“Gender stereotypes are generalisations about the roles of each gender. Gender roles are generally neither positive nor negative; they are simply inaccurate generalisations of the male and female attributes.”
Throughout this unit I want to question gender roles and stereotypes, I have looked at the way they are portrayed in old children’s books but I wanted to research in a broader approach looking a gender stereotypes and the way that they effect both males and females on a day to day basis.
People often try to decipher personality traits through gender however people have their own individual desires, thoughts and feeling regardless of their gender. It is often assumed that we should feel and think in a certain way depending on our gender and this is present in all aspects of life. What occupation you should try and obtain, the hobbies you should partake in, and the activities you do on a daily basis are all often tried to be made into gender specific roles, but people are free to explore any avenue in lief without having guidelines and rules based on their gender. The Majority of people understand that most gender stereotypes are untrue, yet they still make assumptions based on gender.
Some of the most prominent stereotypes in society are that women should aspire to marry and have children and men should be ambitions for a good career and like sports. According to the ‘Health Guidance Organisation’, other prominent stereotypes for women are to have ‘clean jobs’ such as secretaries, teacher and librarians, that women aren’t as strong as men, women are supposed to make less money, the best women are ‘stay at home mums’, women don’t need college/university, women don’t like sports, women should be quieter and submissive, they should cook, do housework and raise children, women aren’t technically skilled enough to do physical projects such as car repairs, they should be the ‘Damsel in Distress’ and not the hero, they should flirt look pretty and be looked at, and they love to sing and dance.
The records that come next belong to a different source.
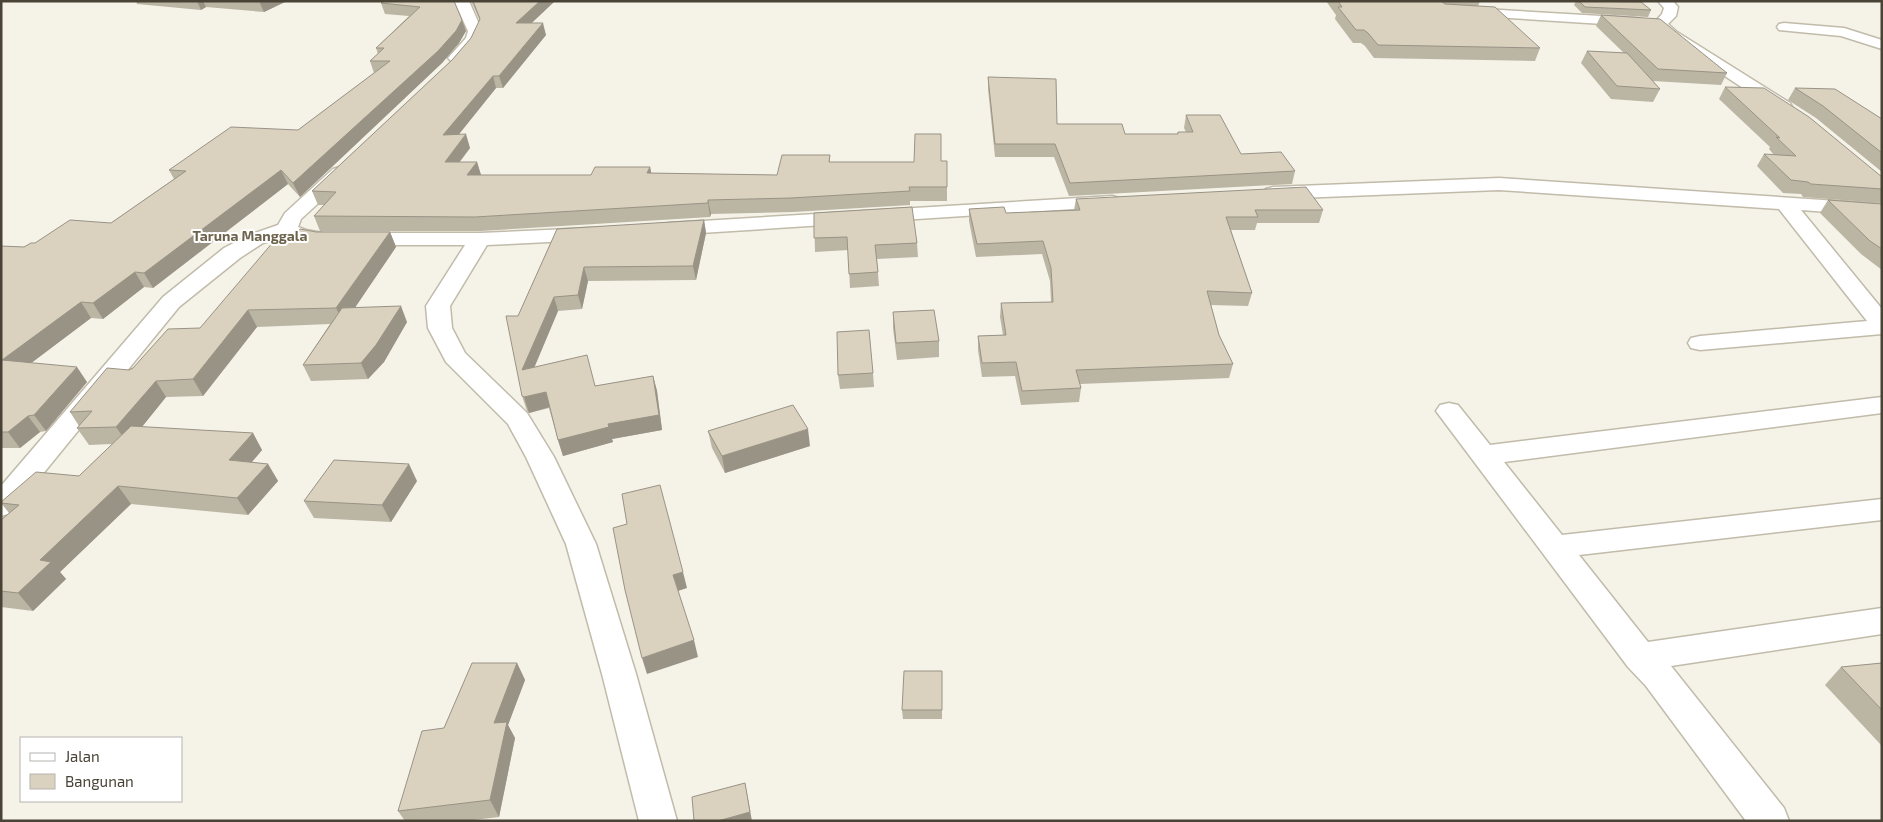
<svg xmlns="http://www.w3.org/2000/svg" width="1883" height="822" font-family="'Exo 2',sans-serif">
<style>
.lines{fill:none;stroke-linecap:round;stroke-linejoin:round}
.minor-casing{stroke:#c1bbaa;stroke-width:3}
.minor{fill:#fff;fill-rule:evenodd}
.wall{fill:#bbb5a4}
.shaded-wall{fill:#999386}
.building{fill:#dad2bf;stroke:#999386}
.labels{text-anchor:middle;dominant-baseline:central;stroke-width:4;stroke-linejoin:round;paint-order:stroke}
.far-quarter-label{font-size:14px;font-weight:bold;fill:#6d634c;stroke:#fff}
</style>
<rect width="100%" height="100%" fill="#f5f2e8"/>
<g class="lines">
<defs>
<g id="minor">
<path d="M454 1H469L482 31C479 44 465 65 451 61L448 58 466 38 468 31Z"/>
<polygon points="1658,1 1673,1 1678,7 1676,16 1668,24 1677,32 1790,103 1792,107 1790,111 1778,111 1667,38 1653,24 1662,14 1664,8"/>
<polygon points="1467,8 1635,18 1640,19 1642,22 1640,25 1635,26 1462,15 1460,12"/>
<polygon points="1784,23 1844,28 1882,40 1882,49 1841,36 1779,30 1777,27 1779,24"/>
<polygon points="340,167 347,169 349,173 347,177 301,219 298,227 306,230 323,233 480,233 590,228 597,230 600,234 597,238 590,240 487,245 450,306 452,328 465,353 527,413 554,457 596,544 636,674 677,821 639,821 602,674 566,544 526,457 508,424 446,362 428,328 426,306 465,245 323,245 301,242 285,236 263,243 240,258 179,307 11,513 1,516 1,486 163,297 224,248 249,235 278,225 285,213 333,169"/>
<polygon points="1499,178 1882,204 1882,216 1801,210 1882,309 1882,334 1700,350 1691,348 1688,343 1691,338 1700,336 1867,321 1779,209 1499,190 1273,199 1266,197 1263,193 1266,189 1273,187"/>
<polygon points="1112,196 1119,198 1122,202 1119,206 669,235 662,233 659,229 662,225 669,223"/>
<polygon points="1882,397 1882,413 1504,462 1562,535 1882,499 1882,520 1579,555 1648,642 1882,608 1882,634 1671,666 1784,808 1789,821 1746,821 1646,686 1628,667 1436,411 1440,405 1449,403 1458,405 1490,445"/>
</g>
</defs>
<use href="#minor" class="minor-casing"/>
<use href="#minor" class="minor"/>
</g>
<g class="wall">
<polygon points="136,1 287,1 264,12 206,7 201,10 137,4"/>
<polygon points="454,1 462,20 466,31 459,43 442,63 300,197 288,184 153,288 144,287 103,319 91,318 31,363 87,382 46,431 40,432 20,448 1,448 1,246 24,247 35,243 111,223 174,179 169,170 298,130 374,73 370,61 378,54 376,48 409,16 385,14 381,3"/>
<polygon points="471,1 555,1 531,23 546,35 503,88 496,88 458,135 470,148 460,162 477,162 481,175 591,175 650,167 651,173 777,175 830,155 830,162 914,162 947,161 947,201 910,201 910,205 793,212 711,214 710,217 480,231 320,231 314,216 324,205 318,205 312,191 452,60 471,38 480,21"/>
<polygon points="1326,1 1480,1 1478,6 1540,48 1535,61 1374,58 1365,46 1361,43 1353,43 1335,19 1336,15"/>
<polygon points="1576,1 1627,1 1651,10 1648,17 1582,13 1574,5"/>
<polygon points="1601,15 1727,73 1721,85 1653,81 1660,89 1653,102 1611,99 1581,63 1587,51 1624,53 1596,26"/>
<polygon points="988,77 1057,124 1125,134 1177,134 1178,132 1186,132 1184,128 1186,115 1241,154 1295,171 1292,184 1069,196 1054,157 995,157 988,89"/>
<polygon points="1725,87 1882,177 1882,203 1803,197 1801,194 1783,193 1757,166 1764,154 1774,155 1769,149 1770,147 1719,99"/>
<polygon points="1795,88 1882,119 1882,172 1816,118 1788,100"/>
<polygon points="1076,199 1323,210 1319,223 1257,223 1255,230 1231,230 1252,293 1248,306 1211,305 1219,335 1233,364 1229,378 1080,384 1081,388 1079,402 1021,405 1015,376 982,377 978,350 978,336 1003,335 1000,317 1001,303 1051,302 1050,281 1042,254 976,257 969,221 969,209 1006,213 1074,210"/>
<polygon points="1828,200 1882,204 1882,270 1861,254 1820,213"/>
<polygon points="814,213 917,243 918,257 877,259 879,286 850,288 848,250 815,252"/>
<polygon points="704,220 706,233 696,280 588,281 582,309 558,311 534,367 596,386 653,376 657,391 662,430 612,439 613,442 563,456 558,440 549,408 529,413 527,411 522,396 518,316 557,229"/>
<polygon points="316,232 390,232 396,247 355,307 407,322 384,362 368,379 311,381 303,365 330,324 257,327 203,396 166,397 142,427 253,433 262,450 252,462 268,464 278,481 248,515 131,504 60,572 66,579 33,611 1,607 1,520 9,513 1,503 1,502 79,476 112,444 89,445 77,428 79,426 70,412 129,370 200,328 290,241"/>
<polygon points="893,312 939,341 939,357 897,360 893,328"/>
<polygon points="873,373 874,387 840,389 838,375"/>
<polygon points="708,431 810,446 725,473 712,448"/>
<polygon points="417,481 391,522 314,518 304,501"/>
<polygon points="517,663 525,680 508,725 515,738 499,817 465,821 405,821 398,811 444,728"/>
<polygon points="1882,663 1882,746 1825,685 1841,667"/>
<polygon points="942,671 942,719 903,719 902,710"/>
</g>
<g class="shaded-wall">
<polygon points="197,1 203,1 206,7 201,10"/>
<polygon points="259,1 287,1 264,12"/>
<polygon points="540,1 555,1 519,35 516,23"/>
<polygon points="462,20 466,31 459,43 442,63 300,197 293,183"/>
<polygon points="543,23 546,35 503,88 499,76"/>
<polygon points="493,76 496,88 448,148 443,135"/>
<polygon points="466,134 470,148 449,175 445,162"/>
<polygon points="477,162 481,175 467,175"/>
<polygon points="650,167 653,181 647,173"/>
<polygon points="281,170 288,184 153,288 144,273"/>
<polygon points="708,200 711,214 710,217 708,203"/>
<polygon points="704,220 706,233 696,280 693,266"/>
<polygon points="390,232 396,247 344,324 336,308"/>
<polygon points="584,267 588,281 582,309 578,295"/>
<polygon points="135,272 144,287 103,319 93,303"/>
<polygon points="554,297 558,311 527,385 522,370"/>
<polygon points="81,302 91,318 14,376 2,360"/>
<polygon points="401,306 407,322 384,362 368,379 361,363"/>
<polygon points="248,310 257,327 203,396 193,379"/>
<polygon points="77,367 87,382 46,431 34,415"/>
<polygon points="653,376 657,391 662,430 612,439 613,442 563,456 558,440"/>
<polygon points="156,381 166,397 128,444 116,427"/>
<polygon points="546,392 550,407 529,413 524,397"/>
<polygon points="28,416 40,432 20,448 8,432"/>
<polygon points="808,429 810,446 725,473 722,456"/>
<polygon points="253,433 262,450 239,477 229,460"/>
<polygon points="268,464 278,481 248,515 237,498"/>
<polygon points="409,464 417,481 391,522 382,505"/>
<polygon points="118,486 131,504 60,572 66,579 33,611 18,593 40,560"/>
<polygon points="683,572 687,588 678,591 673,575"/>
<polygon points="694,640 698,657 647,674 642,658"/>
<polygon points="517,663 525,680 508,725 515,738 499,817 490,800 494,723"/>
<polygon points="745,783 752,821 718,821"/>
</g>
<g class="building">
<polygon points="384,1 454,1 462,20 456,31 438,51 293,183 281,170 144,273 135,272 93,303 81,302 2,360 77,367 34,415 28,416 8,432 1,432 1,246 24,247 31,243 35,243 70,220 111,223 186,171 169,170 231,127 298,130 390,61 370,61 384,48 376,48 420,7 381,3"/>
<polygon points="473,1 540,1 516,23 543,23 499,76 493,76 443,135 466,134 445,162 477,162 467,175 591,175 595,167 650,167 647,173 777,175 782,155 830,155 829,162 914,162 915,134 941,134 941,161 947,161 947,187 909,187 910,191 791,198 708,200 708,203 475,217 314,216 336,192 312,191 452,60 471,38 480,19"/>
<polygon points="1338,1 1441,1 1445,4 1495,7 1540,48 1378,45 1368,33 1364,30 1356,30 1338,7 1342,7"/>
<polygon points="1579,1 1641,2 1651,10 1585,7"/>
<polygon points="1601,15 1660,19 1727,73 1658,69"/>
<polygon points="1587,51 1627,53 1660,89 1617,86"/>
<polygon points="988,77 1056,79 1057,124 1122,124 1125,134 1178,134 1178,132 1193,132 1186,115 1220,115 1241,154 1281,152 1295,171 1070,183 1055,144 995,144"/>
<polygon points="1725,87 1764,88 1809,117 1882,177 1882,189 1811,184 1808,182 1791,180 1764,154 1796,156 1776,137 1780,138"/>
<polygon points="1795,88 1835,89 1882,119 1882,153 1823,106"/>
<polygon points="1306,187 1323,210 1255,210 1258,217 1226,217 1252,293 1207,291 1219,335 1233,364 1076,370 1081,388 1022,391 1016,362 982,363 978,336 1006,335 1001,303 1053,302 1051,268 1043,241 977,244 969,209 1004,207 1006,213 1080,210 1076,199"/>
<polygon points="1828,200 1882,204 1882,249 1870,241"/>
<polygon points="912,207 917,243 875,245 878,272 849,274 847,237 814,238 814,213"/>
<polygon points="704,220 693,266 584,267 578,295 554,297 522,370 587,355 595,386 653,376 659,415 608,424 609,427 558,440 546,392 524,397 522,396 506,316 518,316 557,229"/>
<polygon points="300,229 316,232 390,232 336,308 248,310 193,379 156,381 116,427 77,428 92,411 70,412 107,368 129,370 133,368 168,329 200,328 274,241 290,241"/>
<polygon points="401,306 376,345 361,363 303,365 342,308"/>
<polygon points="934,310 939,341 896,343 893,312"/>
<polygon points="869,330 873,373 838,375 837,332"/>
<polygon points="793,405 808,429 722,456 708,431"/>
<polygon points="131,426 253,433 229,460 268,464 237,498 118,486 40,560 51,562 18,593 1,591 1,520 19,505 1,503 1,502 36,472 79,476"/>
<polygon points="334,460 409,464 382,505 304,501"/>
<polygon points="660,485 683,572 673,575 694,640 642,658 625,590 613,528 627,524 622,494"/>
<polygon points="472,663 517,663 494,723 507,722 490,800 398,811 422,731 444,728"/>
<polygon points="1882,663 1882,710 1841,667"/>
<polygon points="904,671 942,671 942,710 902,710"/>
<polygon points="745,783 750,812 718,821 694,821 692,797"/>
</g>
<g class="labels">
<g class="far-quarter-label">
<text x="250" y="235">Taruna Manggala</text>
</g>
</g>
<rect width="1883" height="822" fill="none" stroke="#494336" stroke-width="5"/>
<rect x="20" y="737" width="162" height="65" fill="#ffffff" stroke="#b6b4af"/>
<rect x="30" y="753" width="25" height="8" fill="#ffffff" stroke="#b6b4af"/>
<text x="65" y="762" font-size="15" fill="#494336">Jalan</text>
<rect x="30" y="774" width="25" height="15" fill="#dad2bf" stroke="#b6b4af"/>
<text x="65" y="787" font-size="15" fill="#494336">Bangunan</text>
</svg>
Some of these attributes may be true to you or someone you know but it should never be assumed that all women want to do these activities or have these characteristics, and it certainly does not make you any less of a women if these stereotypes do not apply to you.
It’s not just women that get stereotyped on nearly every aspect of life, the list of male stereotypes is just as long. Men are expected to do ‘dirty jobs’ such as working in construction or mechanics, they shouldn’t do housework or play the key role in raising children, men love sports and video games, they also love outdoor activities such as camping, fishing and hiking, they are lazy and messy, they should be good at maths and work in science, engineering and other technical fields and men do not do cooking, sewing or crafts. Again, some of these attributes may apply to you or people you know, but that doesn’t make you any more or less of a man than someone who they do not apply to. These stereotypes do not define you and it would be ridiculous to suggest that you had to follow all of these stereotypes to be a ‘real man’.
But who created these stereotypes are why are they the expectations for both genders? Stereotyping begins as soon as the gender of a baby is established. If you have or are expecting baby girl you and your friends and family instantly begin to buy pink objects. Pink, frilly dresses, dolls and tea sets to play with and flowers, butterflies and fairies to decorate the nursery. As soon as child is born we start to teach them these stereotypes. Parents may not be doing this intentionally, just following societies expectations, but they are automatically trying to create the ‘perfect lady’. We teach children to raise children and serve food through the toys we give them, from an extremely young age we are taught to stay at home while the man goes to work; or to be the damsel in distress while the man saves us, or to be the weaker sex and need a man in our lives to get by. Again, its no different when a baby boy is born. They are dressed in blue cloths, tiny jeans, polo shirts and boots, we give them action figures and trucks and decorate their room with jungle animals and dinosaurs. From the day they are born they are taught that they must be tough, they must protect and defend their family and go to work while the women stays at home. They are taught that they are to be depended on and they must be strong and the breadwinner.
This doesn’t end when they are babies either, according to the ‘Health Guidance Organisation’, most parents admit thatchy do not teach their sons to do chores like washing dishes, laundry and cleaning. Instead they are taught to take out the rubbish and how to mow the lawn, jobs that require a bit of muscle and strength; and of course girls are taught the opposite. From the very beginning of life we are taught the ‘boys jobs’ and the ‘girls jobs’. These are major stereotypes but most household still abide by these rules.
In adult life we of course have more choice in the directions we take, and in todays society there is more diversity in gender in the workplace, however women who are career driven are still often seen as intimidating and instead of being praised and appreciated for their achievements they are shunned for putting a career before starting a family. Women that go back to work before their children are of school age are often put down for not being caring enough and lacking a maternal instinct. In opposition to this men who stay at home and put their family first are seen as weak and soft and are shunned for not being the breadwinner. Society still sees it as the man responsibility to finically provide for his family and the pressure and strain is so high that if he is unable to do this it can have severe affects on his health.
Gender stereotyping has moved forward but is still a prominent aspect of todays society and this is something that I want to explore within my own work. It is a subject that is paramount in society and the art world and is currently being explored by many artist, bending the boundaries of gender and stereotypes, I want to challenge gender stereotypes in the relation the children’s stories and they roles that both genders play within children’s books.